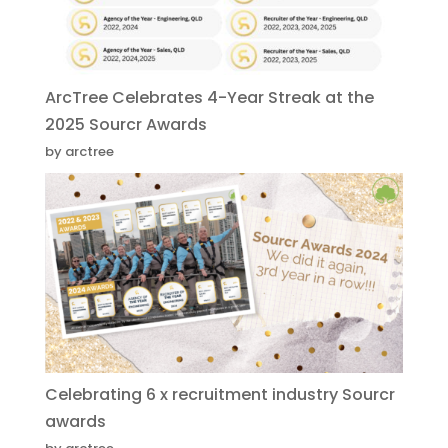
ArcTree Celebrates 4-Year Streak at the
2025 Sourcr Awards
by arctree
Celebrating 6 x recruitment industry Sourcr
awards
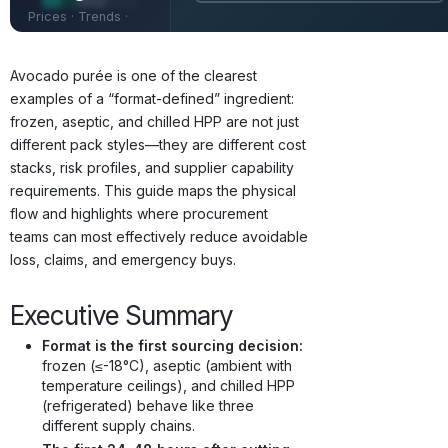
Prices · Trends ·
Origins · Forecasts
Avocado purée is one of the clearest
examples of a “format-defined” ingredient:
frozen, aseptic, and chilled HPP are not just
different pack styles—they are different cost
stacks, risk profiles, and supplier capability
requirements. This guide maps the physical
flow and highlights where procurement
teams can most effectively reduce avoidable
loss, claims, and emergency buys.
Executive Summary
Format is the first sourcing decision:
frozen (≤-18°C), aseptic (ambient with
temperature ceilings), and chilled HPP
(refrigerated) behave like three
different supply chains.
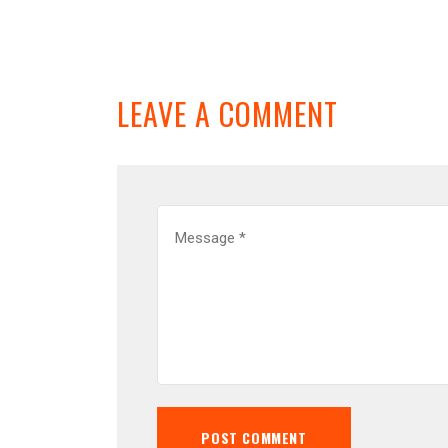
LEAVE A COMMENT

> _YOUR OBJECTIVE_
Retype the rows word for word, starting at the line with "Prices · Trends ·" and continuing through the end of the rows, including both ends. Leave the pictures out of your answer.

> _SOLUTION TO THIS EXERCISE_
Prices · Trends ·
Origins · Forecasts
Avocado purée is one of the clearest
examples of a “format-defined” ingredient:
frozen, aseptic, and chilled HPP are not just
different pack styles—they are different cost
stacks, risk profiles, and supplier capability
requirements. This guide maps the physical
flow and highlights where procurement
teams can most effectively reduce avoidable
loss, claims, and emergency buys.
Executive Summary
Format is the first sourcing decision:
frozen (≤-18°C), aseptic (ambient with
temperature ceilings), and chilled HPP
(refrigerated) behave like three
different supply chains.
LEAVE A COMMENT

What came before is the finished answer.